E : L’homme parfait n’a besoin de nourriture que ce qui lui est nécessaire pour apaiser sa faim (il ne recherche point une abondance de mets exquis), il n’a besoin d’habits que pour couvrir son corps (il dédaigne le luxe des vêtements) ; le peu qu’il demande aux hommes pour sa nourriture lui suffit amplement. Les richesses de tout l’empire, les revenus de toutes les provinces sont sans utilité pour la vie, et ne sont bonnes au contraire qu’à attirer de grands malheurs. C’est pourquoi il regarde le gouvernement de l’empire comme un lourd fardeau. Thseu-so-i-tchong-weï-thien-hia 此所以重爲天下 « Si l’on confie l’empire à un tel homme, tous les peuples de l’empire seront comblés de ses bienfaits. » L’expression weï-thien-hia 爲天下 est expliquée dans A par « gouverner l’empire, être le maître de l’empire. »

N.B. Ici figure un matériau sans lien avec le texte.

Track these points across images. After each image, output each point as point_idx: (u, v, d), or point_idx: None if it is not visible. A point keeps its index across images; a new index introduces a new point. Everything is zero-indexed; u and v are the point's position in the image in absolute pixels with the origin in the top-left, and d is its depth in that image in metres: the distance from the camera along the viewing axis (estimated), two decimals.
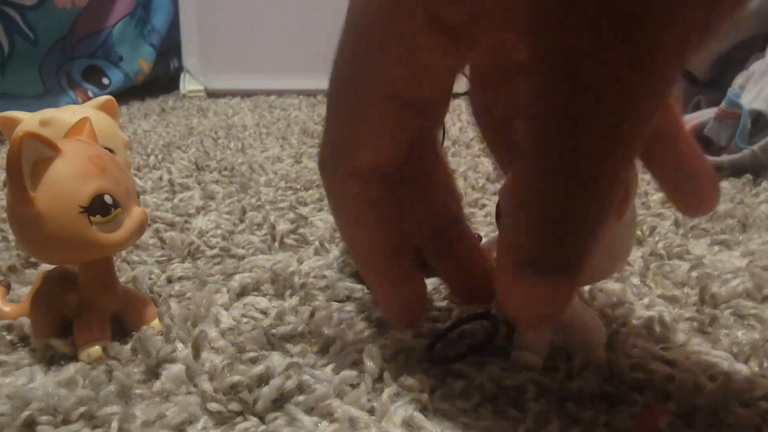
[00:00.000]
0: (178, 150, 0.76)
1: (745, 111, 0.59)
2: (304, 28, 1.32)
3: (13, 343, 0.29)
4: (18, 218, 0.25)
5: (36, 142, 0.24)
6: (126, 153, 0.36)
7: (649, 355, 0.26)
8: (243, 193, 0.55)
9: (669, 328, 0.29)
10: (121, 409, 0.23)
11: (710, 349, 0.27)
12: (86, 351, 0.27)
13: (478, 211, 0.49)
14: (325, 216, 0.48)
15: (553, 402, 0.23)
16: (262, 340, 0.28)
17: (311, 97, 1.28)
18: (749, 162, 0.58)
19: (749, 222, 0.45)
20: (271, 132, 0.88)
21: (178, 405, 0.24)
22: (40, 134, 0.24)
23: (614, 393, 0.24)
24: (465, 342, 0.28)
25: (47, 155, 0.25)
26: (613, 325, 0.29)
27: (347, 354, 0.27)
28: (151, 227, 0.44)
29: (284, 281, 0.35)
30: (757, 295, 0.33)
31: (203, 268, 0.38)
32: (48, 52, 1.10)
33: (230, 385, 0.24)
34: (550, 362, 0.26)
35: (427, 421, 0.23)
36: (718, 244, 0.42)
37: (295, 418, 0.23)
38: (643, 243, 0.42)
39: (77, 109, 0.35)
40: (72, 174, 0.25)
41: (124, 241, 0.27)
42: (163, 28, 1.34)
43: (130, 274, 0.36)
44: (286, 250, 0.42)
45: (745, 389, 0.23)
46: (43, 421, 0.23)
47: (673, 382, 0.24)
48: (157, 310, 0.31)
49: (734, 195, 0.53)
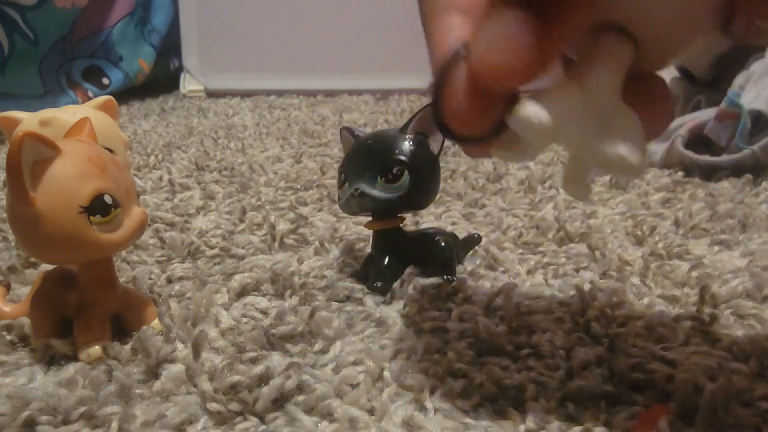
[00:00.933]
0: (178, 150, 0.76)
1: (745, 111, 0.59)
2: (304, 29, 1.33)
3: (13, 343, 0.29)
4: (18, 218, 0.25)
5: (36, 142, 0.24)
6: (126, 153, 0.36)
7: (649, 355, 0.26)
8: (243, 193, 0.55)
9: (669, 328, 0.29)
10: (121, 409, 0.23)
11: (710, 349, 0.27)
12: (86, 351, 0.27)
13: (478, 211, 0.49)
14: (325, 216, 0.48)
15: (553, 401, 0.23)
16: (262, 340, 0.28)
17: (311, 97, 1.28)
18: (749, 162, 0.58)
19: (749, 222, 0.45)
20: (271, 132, 0.88)
21: (178, 405, 0.24)
22: (40, 134, 0.24)
23: (614, 393, 0.24)
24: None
25: (47, 155, 0.25)
26: (613, 325, 0.29)
27: (347, 354, 0.27)
28: (151, 227, 0.44)
29: (284, 281, 0.35)
30: (757, 295, 0.33)
31: (203, 268, 0.38)
32: (48, 52, 1.10)
33: (230, 385, 0.24)
34: (551, 361, 0.26)
35: (427, 420, 0.23)
36: (718, 244, 0.42)
37: (295, 418, 0.23)
38: (643, 243, 0.42)
39: (77, 109, 0.35)
40: (72, 174, 0.25)
41: (124, 241, 0.27)
42: (163, 28, 1.34)
43: (130, 274, 0.36)
44: (286, 250, 0.42)
45: (745, 389, 0.23)
46: (43, 421, 0.23)
47: (673, 382, 0.24)
48: (157, 310, 0.31)
49: (734, 195, 0.53)
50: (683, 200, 0.52)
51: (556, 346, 0.27)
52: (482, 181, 0.59)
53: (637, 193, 0.54)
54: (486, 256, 0.39)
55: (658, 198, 0.52)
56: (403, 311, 0.31)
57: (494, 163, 0.67)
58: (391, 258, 0.35)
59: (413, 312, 0.31)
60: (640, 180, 0.59)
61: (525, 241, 0.42)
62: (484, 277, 0.36)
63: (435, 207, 0.50)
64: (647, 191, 0.55)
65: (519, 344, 0.27)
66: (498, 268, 0.38)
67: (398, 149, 0.32)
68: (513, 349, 0.27)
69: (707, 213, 0.47)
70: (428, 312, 0.31)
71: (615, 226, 0.45)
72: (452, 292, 0.33)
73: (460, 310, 0.31)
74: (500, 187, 0.57)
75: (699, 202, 0.51)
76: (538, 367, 0.26)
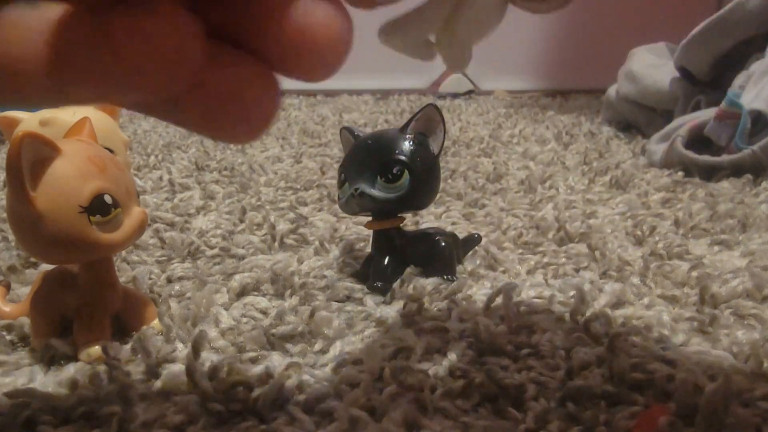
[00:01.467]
0: (178, 150, 0.76)
1: (745, 111, 0.59)
2: None
3: (13, 343, 0.29)
4: (18, 218, 0.25)
5: (36, 142, 0.24)
6: (126, 153, 0.36)
7: (649, 355, 0.26)
8: (243, 193, 0.55)
9: (669, 328, 0.29)
10: (121, 409, 0.23)
11: (710, 349, 0.27)
12: (86, 351, 0.27)
13: (479, 211, 0.49)
14: (325, 216, 0.48)
15: (553, 401, 0.23)
16: (262, 340, 0.28)
17: (311, 97, 1.28)
18: (749, 162, 0.58)
19: (749, 222, 0.45)
20: (271, 132, 0.88)
21: (178, 405, 0.24)
22: (40, 134, 0.24)
23: (614, 393, 0.24)
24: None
25: (47, 155, 0.25)
26: (613, 325, 0.29)
27: (347, 354, 0.27)
28: (151, 227, 0.44)
29: (284, 281, 0.35)
30: (757, 295, 0.33)
31: (203, 268, 0.38)
32: None
33: (230, 385, 0.24)
34: (551, 361, 0.26)
35: (428, 420, 0.22)
36: (718, 244, 0.42)
37: (295, 418, 0.23)
38: (643, 243, 0.42)
39: (77, 109, 0.35)
40: (72, 174, 0.25)
41: (124, 241, 0.27)
42: None
43: (130, 274, 0.36)
44: (286, 250, 0.42)
45: (745, 389, 0.23)
46: (44, 421, 0.23)
47: (673, 382, 0.24)
48: (157, 310, 0.31)
49: (734, 195, 0.53)
50: (683, 200, 0.52)
51: (556, 346, 0.27)
52: (482, 181, 0.59)
53: (637, 193, 0.54)
54: (486, 256, 0.39)
55: (658, 198, 0.52)
56: (403, 311, 0.31)
57: (494, 163, 0.67)
58: (391, 258, 0.35)
59: (413, 312, 0.31)
60: (640, 180, 0.59)
61: (525, 241, 0.42)
62: (484, 277, 0.36)
63: (435, 207, 0.50)
64: (647, 191, 0.55)
65: (519, 344, 0.27)
66: (498, 268, 0.38)
67: (398, 149, 0.32)
68: (513, 349, 0.27)
69: (707, 213, 0.47)
70: (428, 312, 0.31)
71: (615, 226, 0.45)
72: (452, 292, 0.33)
73: (460, 310, 0.31)
74: (500, 187, 0.57)
75: (699, 202, 0.51)
76: (538, 367, 0.26)
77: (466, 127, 0.93)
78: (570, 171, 0.64)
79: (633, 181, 0.59)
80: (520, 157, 0.71)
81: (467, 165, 0.65)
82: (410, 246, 0.35)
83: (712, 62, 0.71)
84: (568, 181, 0.59)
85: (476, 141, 0.81)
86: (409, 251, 0.35)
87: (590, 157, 0.69)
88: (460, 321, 0.30)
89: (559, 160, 0.69)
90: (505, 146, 0.78)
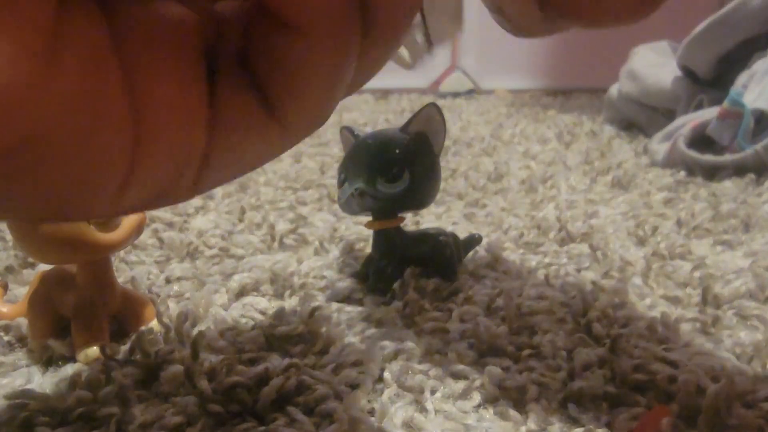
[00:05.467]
0: None
1: (748, 110, 0.59)
2: None
3: (10, 343, 0.29)
4: None
5: None
6: None
7: (651, 356, 0.26)
8: (242, 192, 0.55)
9: (671, 329, 0.29)
10: (119, 410, 0.23)
11: (713, 350, 0.27)
12: (84, 352, 0.27)
13: (479, 210, 0.49)
14: (324, 216, 0.48)
15: (554, 403, 0.23)
16: (262, 341, 0.28)
17: None
18: (752, 162, 0.57)
19: (752, 222, 0.45)
20: None
21: (176, 406, 0.23)
22: None
23: (616, 394, 0.24)
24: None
25: None
26: (615, 326, 0.29)
27: (347, 354, 0.27)
28: (149, 227, 0.44)
29: (284, 281, 0.35)
30: (760, 296, 0.33)
31: (202, 268, 0.38)
32: None
33: (229, 386, 0.24)
34: (552, 362, 0.26)
35: (428, 422, 0.22)
36: (720, 244, 0.41)
37: (295, 419, 0.23)
38: (645, 243, 0.42)
39: None
40: None
41: (123, 241, 0.27)
42: None
43: (128, 275, 0.36)
44: (285, 250, 0.41)
45: (748, 390, 0.23)
46: (41, 422, 0.22)
47: (676, 383, 0.24)
48: (155, 311, 0.31)
49: (737, 195, 0.53)
50: (685, 200, 0.52)
51: (557, 347, 0.27)
52: (483, 180, 0.58)
53: (639, 193, 0.54)
54: (487, 257, 0.38)
55: (660, 198, 0.52)
56: (403, 311, 0.31)
57: (495, 162, 0.67)
58: (391, 258, 0.35)
59: (413, 312, 0.31)
60: (642, 179, 0.59)
61: (526, 241, 0.42)
62: (485, 277, 0.36)
63: (435, 207, 0.50)
64: (649, 191, 0.55)
65: (520, 345, 0.27)
66: (499, 268, 0.37)
67: (398, 149, 0.32)
68: (514, 349, 0.27)
69: (710, 213, 0.47)
70: (429, 312, 0.31)
71: (617, 226, 0.45)
72: (453, 293, 0.33)
73: (460, 311, 0.30)
74: (501, 186, 0.57)
75: (701, 201, 0.51)
76: (540, 368, 0.25)
77: (467, 126, 0.93)
78: (571, 171, 0.64)
79: (635, 180, 0.58)
80: (521, 157, 0.71)
81: (468, 164, 0.65)
82: (410, 246, 0.35)
83: (714, 61, 0.71)
84: (570, 181, 0.59)
85: (477, 140, 0.80)
86: (409, 251, 0.35)
87: (592, 157, 0.69)
88: (461, 321, 0.30)
89: (561, 159, 0.69)
90: (506, 146, 0.77)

Liu-kie-fou : S’il a obtenu de la gloire et des honneurs, et qu’il n’y fasse pas plus d’attention que s’ils lui étaient étrangers, alors on pourra véritablement lui confier l’empire.

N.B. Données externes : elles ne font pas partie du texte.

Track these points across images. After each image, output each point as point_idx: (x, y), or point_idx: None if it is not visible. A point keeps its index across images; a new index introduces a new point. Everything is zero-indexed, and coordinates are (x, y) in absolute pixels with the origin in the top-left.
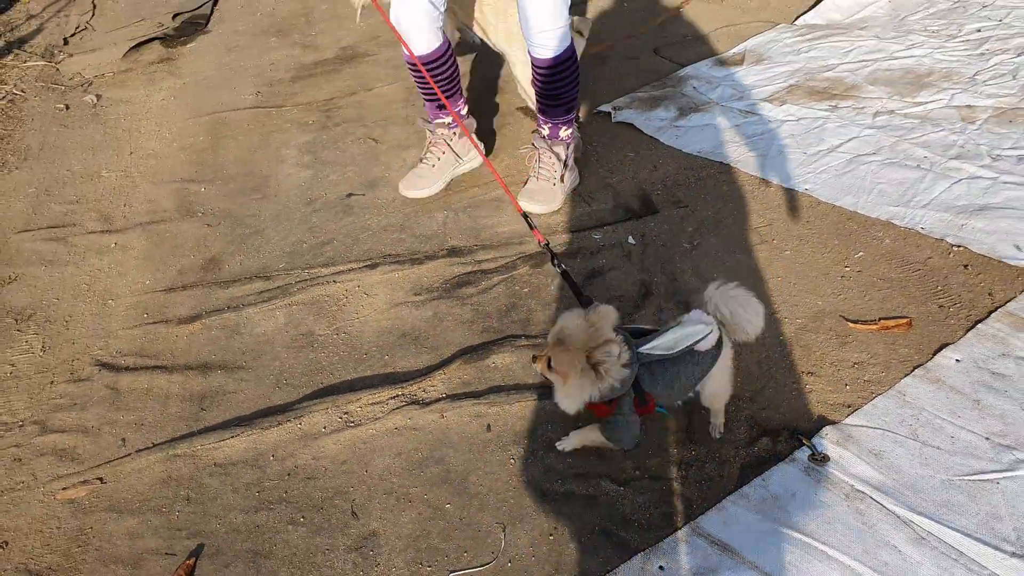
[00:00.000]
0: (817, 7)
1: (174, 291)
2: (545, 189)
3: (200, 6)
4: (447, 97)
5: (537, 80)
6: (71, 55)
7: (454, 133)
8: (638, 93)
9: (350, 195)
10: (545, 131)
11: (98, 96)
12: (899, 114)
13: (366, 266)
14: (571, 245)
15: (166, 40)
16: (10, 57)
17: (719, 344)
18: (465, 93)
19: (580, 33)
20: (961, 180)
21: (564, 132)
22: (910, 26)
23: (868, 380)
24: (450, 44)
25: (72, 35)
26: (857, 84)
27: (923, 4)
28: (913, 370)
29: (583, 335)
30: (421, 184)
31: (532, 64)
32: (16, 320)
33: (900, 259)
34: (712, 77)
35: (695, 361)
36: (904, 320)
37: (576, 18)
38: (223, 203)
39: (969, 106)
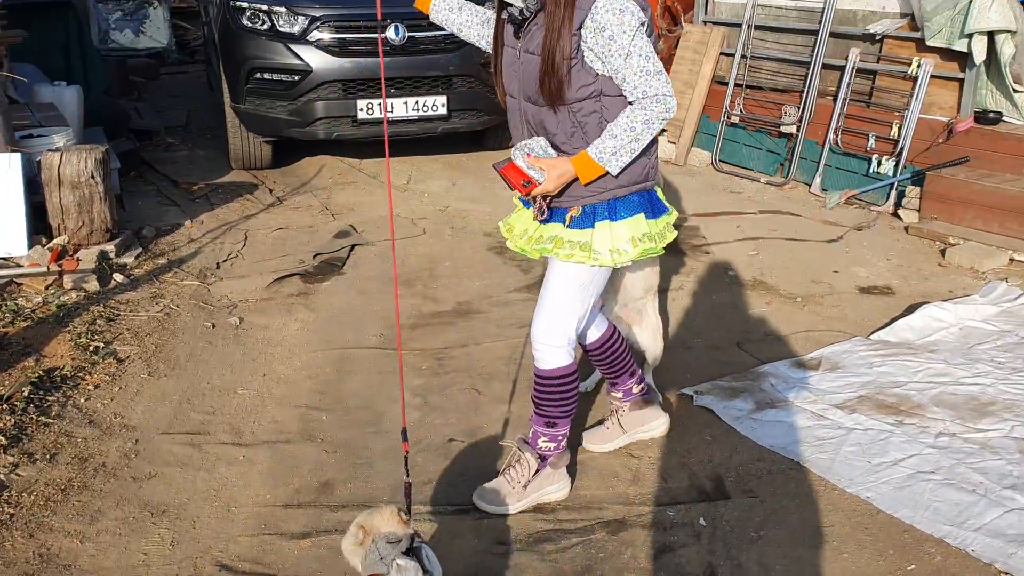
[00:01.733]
0: (891, 325)
1: (290, 507)
2: (501, 487)
3: (338, 250)
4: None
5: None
6: (221, 279)
7: (625, 406)
8: (719, 382)
9: (451, 440)
10: (528, 433)
11: (241, 319)
12: (960, 437)
13: (458, 510)
14: (645, 518)
15: (305, 276)
16: (170, 274)
17: None
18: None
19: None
20: (1014, 510)
21: (542, 443)
22: (978, 355)
23: None
24: (615, 330)
25: (224, 261)
26: (923, 404)
27: (992, 335)
28: None
29: None
30: (598, 439)
31: None
32: (152, 513)
33: None
34: (789, 377)
35: None
36: None
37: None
38: (341, 432)
39: (1021, 439)
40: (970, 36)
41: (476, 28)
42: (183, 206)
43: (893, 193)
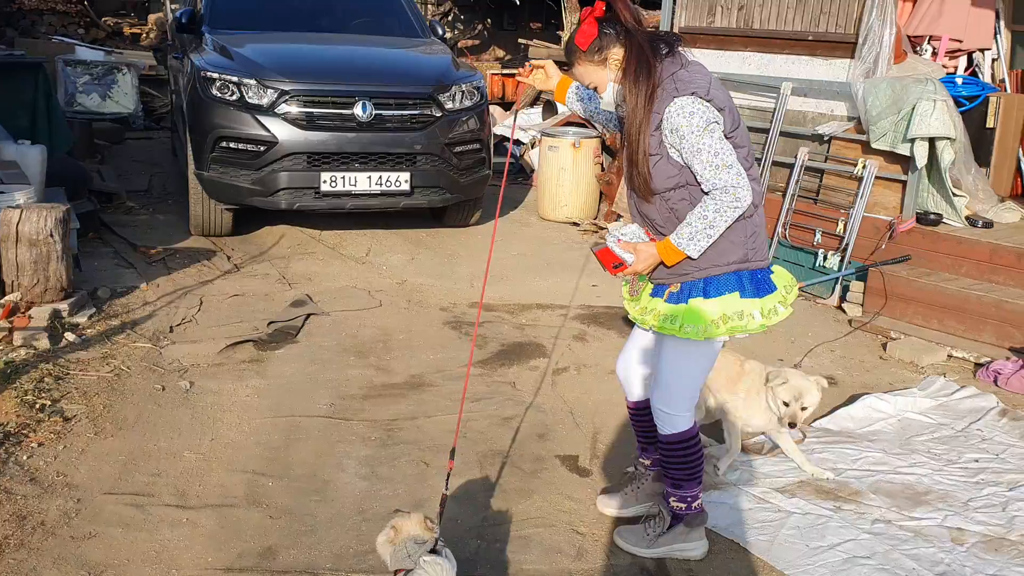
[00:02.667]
0: (833, 414)
1: (232, 571)
2: (639, 532)
3: (293, 318)
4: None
5: None
6: (174, 342)
7: (650, 475)
8: None
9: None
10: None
11: (191, 383)
12: (895, 524)
13: None
14: None
15: (259, 343)
16: (123, 336)
17: None
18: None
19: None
20: None
21: (673, 502)
22: (915, 446)
23: None
24: None
25: (178, 325)
26: (861, 490)
27: (929, 428)
28: None
29: None
30: (612, 504)
31: None
32: (89, 573)
33: None
34: (734, 461)
35: None
36: None
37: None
38: (286, 499)
39: (960, 529)
40: (912, 141)
41: (605, 114)
42: (140, 269)
43: (838, 287)
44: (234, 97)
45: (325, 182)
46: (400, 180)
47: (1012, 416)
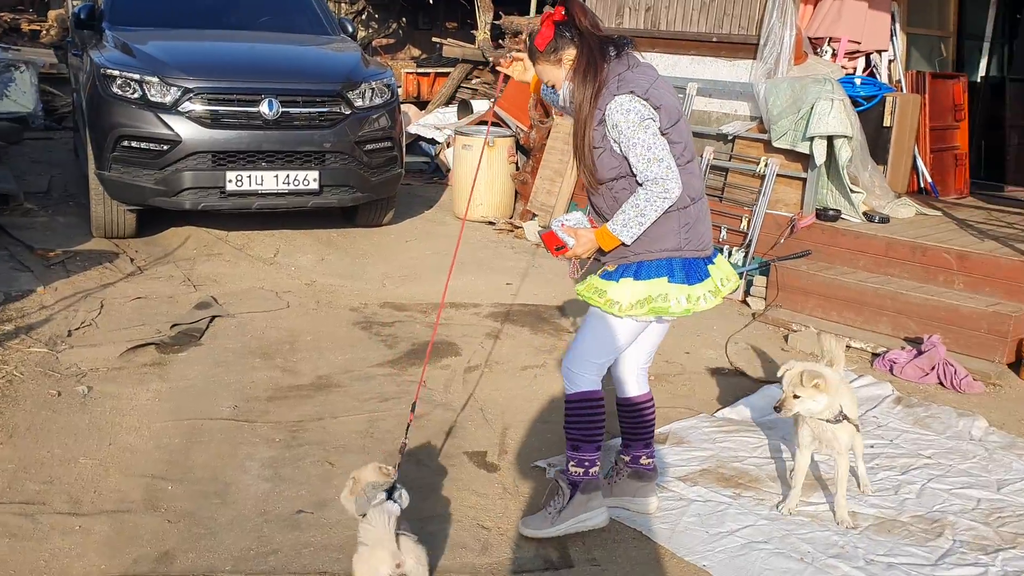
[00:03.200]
0: (735, 404)
1: None
2: (542, 515)
3: (197, 321)
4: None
5: None
6: (72, 347)
7: (626, 472)
8: None
9: (300, 512)
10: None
11: (89, 388)
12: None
13: None
14: None
15: (161, 346)
16: (16, 341)
17: None
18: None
19: None
20: None
21: (571, 467)
22: None
23: None
24: (650, 398)
25: (77, 328)
26: (760, 478)
27: None
28: None
29: None
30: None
31: None
32: None
33: None
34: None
35: None
36: None
37: None
38: (185, 503)
39: (854, 512)
40: (811, 139)
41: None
42: (37, 272)
43: (742, 282)
44: (136, 95)
45: (231, 181)
46: (309, 179)
47: (906, 403)
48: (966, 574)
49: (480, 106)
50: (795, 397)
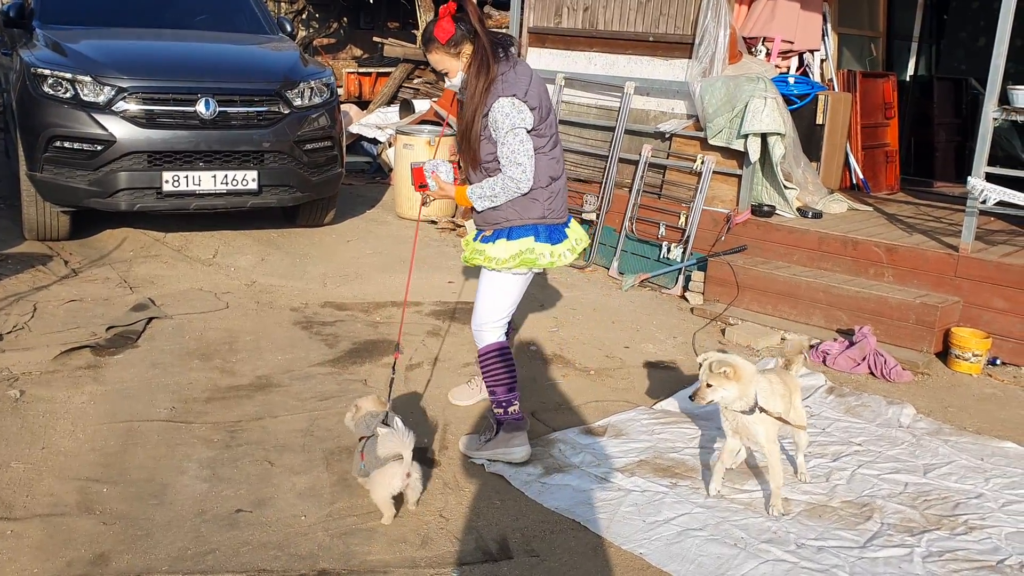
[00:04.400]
0: (673, 396)
1: None
2: (472, 440)
3: (134, 323)
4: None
5: None
6: (3, 351)
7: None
8: None
9: (239, 511)
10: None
11: (21, 392)
12: (727, 498)
13: None
14: None
15: (96, 349)
16: None
17: None
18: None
19: None
20: (768, 561)
21: (495, 409)
22: None
23: None
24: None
25: (8, 332)
26: (696, 467)
27: None
28: None
29: None
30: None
31: None
32: None
33: None
34: (577, 443)
35: None
36: None
37: None
38: (121, 505)
39: (786, 499)
40: (746, 137)
41: None
42: None
43: (681, 277)
44: (68, 95)
45: (167, 182)
46: (247, 179)
47: (838, 393)
48: (893, 555)
49: (422, 105)
50: (708, 386)
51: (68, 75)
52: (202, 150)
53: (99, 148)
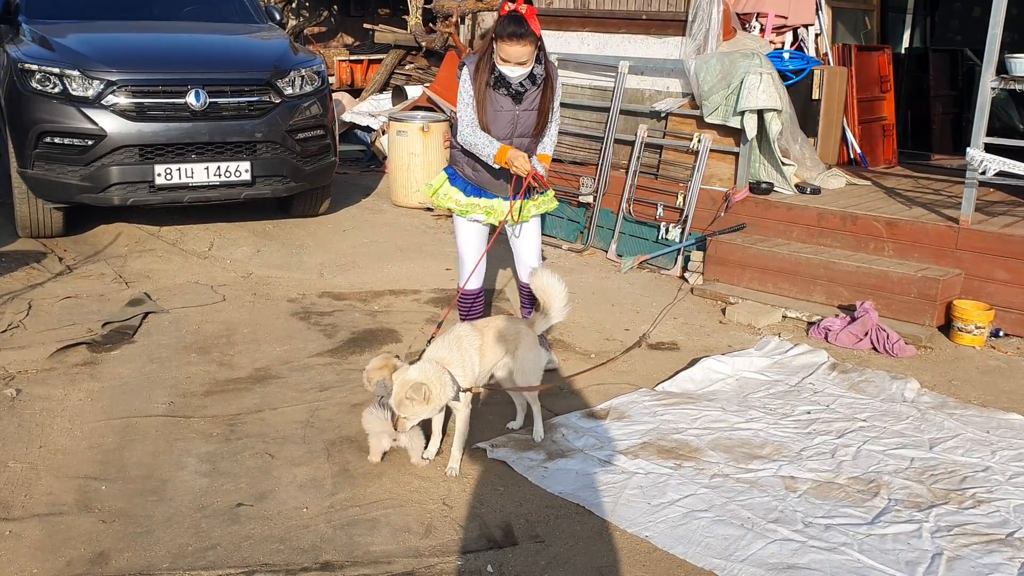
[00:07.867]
0: (675, 377)
1: None
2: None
3: (130, 318)
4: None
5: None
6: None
7: None
8: (514, 435)
9: (239, 505)
10: None
11: (18, 390)
12: (732, 478)
13: (243, 572)
14: (434, 569)
15: (92, 345)
16: None
17: None
18: None
19: None
20: (776, 540)
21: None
22: (751, 403)
23: None
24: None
25: (3, 331)
26: (700, 448)
27: (764, 385)
28: None
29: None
30: None
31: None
32: None
33: None
34: (580, 427)
35: None
36: None
37: None
38: (120, 502)
39: (792, 477)
40: (742, 114)
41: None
42: None
43: (680, 258)
44: (56, 90)
45: (160, 175)
46: (240, 170)
47: (841, 369)
48: (901, 531)
49: (414, 91)
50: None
51: (56, 70)
52: (194, 142)
53: (90, 143)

Ibid. Notre corps est un embarras pour nous. Dès que nous nous en sommes dépouillés (c’est-à-dire, B : dès que nous ne nous occupons plus des choses qui flattent les sens et les passions), nous sommes exempts de tout embarras, et nous n’éprouvons plus aucune calamité. Lorsque Chun n’était encore qu’un homme du peuple, il devint l’ami (et le ministre) de l’empereur (Yao) ; et cependant il était aussi indifférent à cette gloire que s’il l’eût possédée depuis sa naissance. Il fut élevé ensuite au sublime rang d’empereur : on pouvait dire qu’il était comblé d’honneurs, et cependant il y faisait aussi peu d’attention que s’ils lui eussent été étrangers.